## Dataset
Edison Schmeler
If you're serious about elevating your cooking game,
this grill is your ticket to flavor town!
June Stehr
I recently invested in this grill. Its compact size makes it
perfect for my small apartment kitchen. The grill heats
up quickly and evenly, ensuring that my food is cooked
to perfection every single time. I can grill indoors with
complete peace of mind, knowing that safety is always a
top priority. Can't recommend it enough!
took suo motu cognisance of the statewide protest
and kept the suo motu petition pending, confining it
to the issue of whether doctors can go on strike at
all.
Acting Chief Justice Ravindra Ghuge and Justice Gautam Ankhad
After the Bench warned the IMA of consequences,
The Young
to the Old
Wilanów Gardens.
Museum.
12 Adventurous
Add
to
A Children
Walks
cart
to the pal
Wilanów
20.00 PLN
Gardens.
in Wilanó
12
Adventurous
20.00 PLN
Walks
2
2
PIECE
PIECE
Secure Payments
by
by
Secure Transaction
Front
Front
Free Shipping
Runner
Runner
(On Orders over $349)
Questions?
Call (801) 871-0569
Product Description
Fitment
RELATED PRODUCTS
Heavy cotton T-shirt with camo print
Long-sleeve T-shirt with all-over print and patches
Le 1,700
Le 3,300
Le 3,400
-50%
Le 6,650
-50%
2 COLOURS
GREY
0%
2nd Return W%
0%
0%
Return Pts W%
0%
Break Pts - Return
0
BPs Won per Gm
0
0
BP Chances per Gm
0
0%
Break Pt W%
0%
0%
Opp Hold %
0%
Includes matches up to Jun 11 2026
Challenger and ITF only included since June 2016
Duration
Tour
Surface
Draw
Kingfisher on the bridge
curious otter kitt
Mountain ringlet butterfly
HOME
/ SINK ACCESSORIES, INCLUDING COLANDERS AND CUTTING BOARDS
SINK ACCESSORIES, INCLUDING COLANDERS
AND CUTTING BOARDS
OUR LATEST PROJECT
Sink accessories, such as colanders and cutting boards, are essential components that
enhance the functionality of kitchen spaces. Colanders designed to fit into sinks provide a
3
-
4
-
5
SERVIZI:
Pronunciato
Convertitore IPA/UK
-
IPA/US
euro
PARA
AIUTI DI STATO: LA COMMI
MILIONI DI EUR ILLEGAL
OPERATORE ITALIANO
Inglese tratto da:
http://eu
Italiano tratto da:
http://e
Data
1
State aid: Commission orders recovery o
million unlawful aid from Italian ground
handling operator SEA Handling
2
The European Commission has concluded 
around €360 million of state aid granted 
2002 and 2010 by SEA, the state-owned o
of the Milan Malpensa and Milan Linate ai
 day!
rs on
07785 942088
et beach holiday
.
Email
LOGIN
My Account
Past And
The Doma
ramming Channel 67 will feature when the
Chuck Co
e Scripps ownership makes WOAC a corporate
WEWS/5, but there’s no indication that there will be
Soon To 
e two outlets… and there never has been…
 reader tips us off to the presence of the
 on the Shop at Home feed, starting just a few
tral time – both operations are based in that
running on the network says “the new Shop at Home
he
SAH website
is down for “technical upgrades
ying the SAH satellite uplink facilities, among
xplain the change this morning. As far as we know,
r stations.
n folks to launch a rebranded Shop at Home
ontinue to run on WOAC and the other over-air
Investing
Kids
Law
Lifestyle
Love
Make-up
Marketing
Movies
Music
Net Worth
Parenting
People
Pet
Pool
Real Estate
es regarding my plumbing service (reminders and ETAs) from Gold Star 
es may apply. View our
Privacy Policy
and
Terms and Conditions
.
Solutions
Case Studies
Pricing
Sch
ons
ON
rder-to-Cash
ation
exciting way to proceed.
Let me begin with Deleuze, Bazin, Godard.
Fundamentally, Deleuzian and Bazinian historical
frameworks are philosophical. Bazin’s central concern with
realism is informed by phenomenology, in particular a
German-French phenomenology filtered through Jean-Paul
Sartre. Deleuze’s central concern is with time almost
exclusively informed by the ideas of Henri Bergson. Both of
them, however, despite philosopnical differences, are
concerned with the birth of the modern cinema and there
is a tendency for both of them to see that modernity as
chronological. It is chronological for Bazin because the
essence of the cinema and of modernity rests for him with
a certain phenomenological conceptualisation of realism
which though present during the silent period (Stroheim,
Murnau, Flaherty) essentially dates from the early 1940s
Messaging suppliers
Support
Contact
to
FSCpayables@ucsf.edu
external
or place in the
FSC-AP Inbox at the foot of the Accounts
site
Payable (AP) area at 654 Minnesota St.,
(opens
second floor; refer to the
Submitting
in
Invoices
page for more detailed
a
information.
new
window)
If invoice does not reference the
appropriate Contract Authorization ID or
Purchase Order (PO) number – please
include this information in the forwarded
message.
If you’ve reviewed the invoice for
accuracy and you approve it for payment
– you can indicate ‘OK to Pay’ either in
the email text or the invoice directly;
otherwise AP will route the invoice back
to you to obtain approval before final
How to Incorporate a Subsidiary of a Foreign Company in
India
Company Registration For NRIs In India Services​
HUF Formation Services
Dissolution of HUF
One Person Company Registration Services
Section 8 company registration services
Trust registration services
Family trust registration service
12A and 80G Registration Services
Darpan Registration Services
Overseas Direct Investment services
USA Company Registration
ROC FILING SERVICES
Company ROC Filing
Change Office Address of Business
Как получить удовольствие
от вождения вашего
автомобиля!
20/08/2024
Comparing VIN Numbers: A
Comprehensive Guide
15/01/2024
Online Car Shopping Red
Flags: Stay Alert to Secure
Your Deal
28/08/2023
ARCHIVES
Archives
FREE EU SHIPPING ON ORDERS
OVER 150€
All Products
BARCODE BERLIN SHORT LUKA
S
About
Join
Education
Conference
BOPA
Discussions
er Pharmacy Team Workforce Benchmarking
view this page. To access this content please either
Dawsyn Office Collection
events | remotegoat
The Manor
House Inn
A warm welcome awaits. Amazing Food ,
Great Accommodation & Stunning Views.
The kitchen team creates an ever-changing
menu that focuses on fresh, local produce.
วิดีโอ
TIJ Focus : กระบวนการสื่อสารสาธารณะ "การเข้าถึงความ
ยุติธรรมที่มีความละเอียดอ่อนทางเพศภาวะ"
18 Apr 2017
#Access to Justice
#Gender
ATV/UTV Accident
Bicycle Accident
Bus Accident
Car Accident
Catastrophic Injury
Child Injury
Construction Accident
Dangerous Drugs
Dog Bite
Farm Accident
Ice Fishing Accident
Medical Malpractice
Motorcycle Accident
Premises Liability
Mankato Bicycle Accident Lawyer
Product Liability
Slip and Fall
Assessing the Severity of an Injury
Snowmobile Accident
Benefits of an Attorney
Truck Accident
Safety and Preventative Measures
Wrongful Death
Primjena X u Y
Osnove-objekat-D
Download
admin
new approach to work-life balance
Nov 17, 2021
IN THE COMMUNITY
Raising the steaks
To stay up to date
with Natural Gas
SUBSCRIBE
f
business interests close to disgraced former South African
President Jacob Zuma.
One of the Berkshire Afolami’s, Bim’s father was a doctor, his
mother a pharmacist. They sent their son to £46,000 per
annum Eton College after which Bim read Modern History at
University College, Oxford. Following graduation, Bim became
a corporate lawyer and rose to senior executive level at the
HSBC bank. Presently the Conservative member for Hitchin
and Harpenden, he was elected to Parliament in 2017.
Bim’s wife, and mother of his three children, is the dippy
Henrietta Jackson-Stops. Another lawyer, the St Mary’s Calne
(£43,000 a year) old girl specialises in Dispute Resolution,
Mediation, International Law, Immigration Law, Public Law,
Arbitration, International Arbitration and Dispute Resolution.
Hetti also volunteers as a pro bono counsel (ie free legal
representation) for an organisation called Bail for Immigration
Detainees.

## Prompt
Extract all of the text in the data above, reproducing every line verbatim and in its original order.

## Task answer
Edison Schmeler
If you're serious about elevating your cooking game,
this grill is your ticket to flavor town!
June Stehr
I recently invested in this grill. Its compact size makes it
perfect for my small apartment kitchen. The grill heats
up quickly and evenly, ensuring that my food is cooked
to perfection every single time. I can grill indoors with
complete peace of mind, knowing that safety is always a
top priority. Can't recommend it enough!
took suo motu cognisance of the statewide protest
and kept the suo motu petition pending, confining it
to the issue of whether doctors can go on strike at
all.
Acting Chief Justice Ravindra Ghuge and Justice Gautam Ankhad
After the Bench warned the IMA of consequences,
The Young
to the Old
Wilanów Gardens.
Museum.
12 Adventurous
Add
to
A Children
Walks
cart
to the pal
Wilanów
20.00 PLN
Gardens.
in Wilanó
12
Adventurous
20.00 PLN
Walks
2
2
PIECE
PIECE
Secure Payments
by
by
Secure Transaction
Front
Front
Free Shipping
Runner
Runner
(On Orders over $349)
Questions?
Call (801) 871-0569
Product Description
Fitment
RELATED PRODUCTS
Heavy cotton T-shirt with camo print
Long-sleeve T-shirt with all-over print and patches
Le 1,700
Le 3,300
Le 3,400
-50%
Le 6,650
-50%
2 COLOURS
GREY
0%
2nd Return W%
0%
0%
Return Pts W%
0%
Break Pts - Return
0
BPs Won per Gm
0
0
BP Chances per Gm
0
0%
Break Pt W%
0%
0%
Opp Hold %
0%
Includes matches up to Jun 11 2026
Challenger and ITF only included since June 2016
Duration
Tour
Surface
Draw
Kingfisher on the bridge
curious otter kitt
Mountain ringlet butterfly
HOME
/ SINK ACCESSORIES, INCLUDING COLANDERS AND CUTTING BOARDS
SINK ACCESSORIES, INCLUDING COLANDERS
AND CUTTING BOARDS
OUR LATEST PROJECT
Sink accessories, such as colanders and cutting boards, are essential components that
enhance the functionality of kitchen spaces. Colanders designed to fit into sinks provide a
3
-
4
-
5
SERVIZI:
Pronunciato
Convertitore IPA/UK
-
IPA/US
euro
PARA
AIUTI DI STATO: LA COMMI
MILIONI DI EUR ILLEGAL
OPERATORE ITALIANO
Inglese tratto da:
http://eu
Italiano tratto da:
http://e
Data
1
State aid: Commission orders recovery o
million unlawful aid from Italian ground
handling operator SEA Handling
2
The European Commission has concluded 
around €360 million of state aid granted 
2002 and 2010 by SEA, the state-owned o
of the Milan Malpensa and Milan Linate ai
 day!
rs on
07785 942088
et beach holiday
.
Email
LOGIN
My Account
Past And
The Doma
ramming Channel 67 will feature when the
Chuck Co
e Scripps ownership makes WOAC a corporate
WEWS/5, but there’s no indication that there will be
Soon To 
e two outlets… and there never has been…
 reader tips us off to the presence of the
 on the Shop at Home feed, starting just a few
tral time – both operations are based in that
running on the network says “the new Shop at Home
he
SAH website
is down for “technical upgrades
ying the SAH satellite uplink facilities, among
xplain the change this morning. As far as we know,
r stations.
n folks to launch a rebranded Shop at Home
ontinue to run on WOAC and the other over-air
Investing
Kids
Law
Lifestyle
Love
Make-up
Marketing
Movies
Music
Net Worth
Parenting
People
Pet
Pool
Real Estate
es regarding my plumbing service (reminders and ETAs) from Gold Star 
es may apply. View our
Privacy Policy
and
Terms and Conditions
.
Solutions
Case Studies
Pricing
Sch
ons
ON
rder-to-Cash
ation
exciting way to proceed.
Let me begin with Deleuze, Bazin, Godard.
Fundamentally, Deleuzian and Bazinian historical
frameworks are philosophical. Bazin’s central concern with
realism is informed by phenomenology, in particular a
German-French phenomenology filtered through Jean-Paul
Sartre. Deleuze’s central concern is with time almost
exclusively informed by the ideas of Henri Bergson. Both of
them, however, despite philosopnical differences, are
concerned with the birth of the modern cinema and there
is a tendency for both of them to see that modernity as
chronological. It is chronological for Bazin because the
essence of the cinema and of modernity rests for him with
a certain phenomenological conceptualisation of realism
which though present during the silent period (Stroheim,
Murnau, Flaherty) essentially dates from the early 1940s
Messaging suppliers
Support
Contact
to
FSCpayables@ucsf.edu
external
or place in the
FSC-AP Inbox at the foot of the Accounts
site
Payable (AP) area at 654 Minnesota St.,
(opens
second floor; refer to the
Submitting
in
Invoices
page for more detailed
a
information.
new
window)
If invoice does not reference the
appropriate Contract Authorization ID or
Purchase Order (PO) number – please
include this information in the forwarded
message.
If you’ve reviewed the invoice for
accuracy and you approve it for payment
– you can indicate ‘OK to Pay’ either in
the email text or the invoice directly;
otherwise AP will route the invoice back
to you to obtain approval before final
How to Incorporate a Subsidiary of a Foreign Company in
India
Company Registration For NRIs In India Services​
HUF Formation Services
Dissolution of HUF
One Person Company Registration Services
Section 8 company registration services
Trust registration services
Family trust registration service
12A and 80G Registration Services
Darpan Registration Services
Overseas Direct Investment services
USA Company Registration
ROC FILING SERVICES
Company ROC Filing
Change Office Address of Business
Как получить удовольствие
от вождения вашего
автомобиля!
20/08/2024
Comparing VIN Numbers: A
Comprehensive Guide
15/01/2024
Online Car Shopping Red
Flags: Stay Alert to Secure
Your Deal
28/08/2023
ARCHIVES
Archives
FREE EU SHIPPING ON ORDERS
OVER 150€
All Products
BARCODE BERLIN SHORT LUKA
S
About
Join
Education
Conference
BOPA
Discussions
er Pharmacy Team Workforce Benchmarking
view this page. To access this content please either
Dawsyn Office Collection
events | remotegoat
The Manor
House Inn
A warm welcome awaits. Amazing Food ,
Great Accommodation & Stunning Views.
The kitchen team creates an ever-changing
menu that focuses on fresh, local produce.
วิดีโอ
TIJ Focus : กระบวนการสื่อสารสาธารณะ "การเข้าถึงความ
ยุติธรรมที่มีความละเอียดอ่อนทางเพศภาวะ"
18 Apr 2017
#Access to Justice
#Gender
ATV/UTV Accident
Bicycle Accident
Bus Accident
Car Accident
Catastrophic Injury
Child Injury
Construction Accident
Dangerous Drugs
Dog Bite
Farm Accident
Ice Fishing Accident
Medical Malpractice
Motorcycle Accident
Premises Liability
Mankato Bicycle Accident Lawyer
Product Liability
Slip and Fall
Assessing the Severity of an Injury
Snowmobile Accident
Benefits of an Attorney
Truck Accident
Safety and Preventative Measures
Wrongful Death
Primjena X u Y
Osnove-objekat-D
Download
admin
new approach to work-life balance
Nov 17, 2021
IN THE COMMUNITY
Raising the steaks
To stay up to date
with Natural Gas
SUBSCRIBE
f
business interests close to disgraced former South African
President Jacob Zuma.
One of the Berkshire Afolami’s, Bim’s father was a doctor, his
mother a pharmacist. They sent their son to £46,000 per
annum Eton College after which Bim read Modern History at
University College, Oxford. Following graduation, Bim became
a corporate lawyer and rose to senior executive level at the
HSBC bank. Presently the Conservative member for Hitchin
and Harpenden, he was elected to Parliament in 2017.
Bim’s wife, and mother of his three children, is the dippy
Henrietta Jackson-Stops. Another lawyer, the St Mary’s Calne
(£43,000 a year) old girl specialises in Dispute Resolution,
Mediation, International Law, Immigration Law, Public Law,
Arbitration, International Arbitration and Dispute Resolution.
Hetti also volunteers as a pro bono counsel (ie free legal
representation) for an organisation called Bail for Immigration
Detainees.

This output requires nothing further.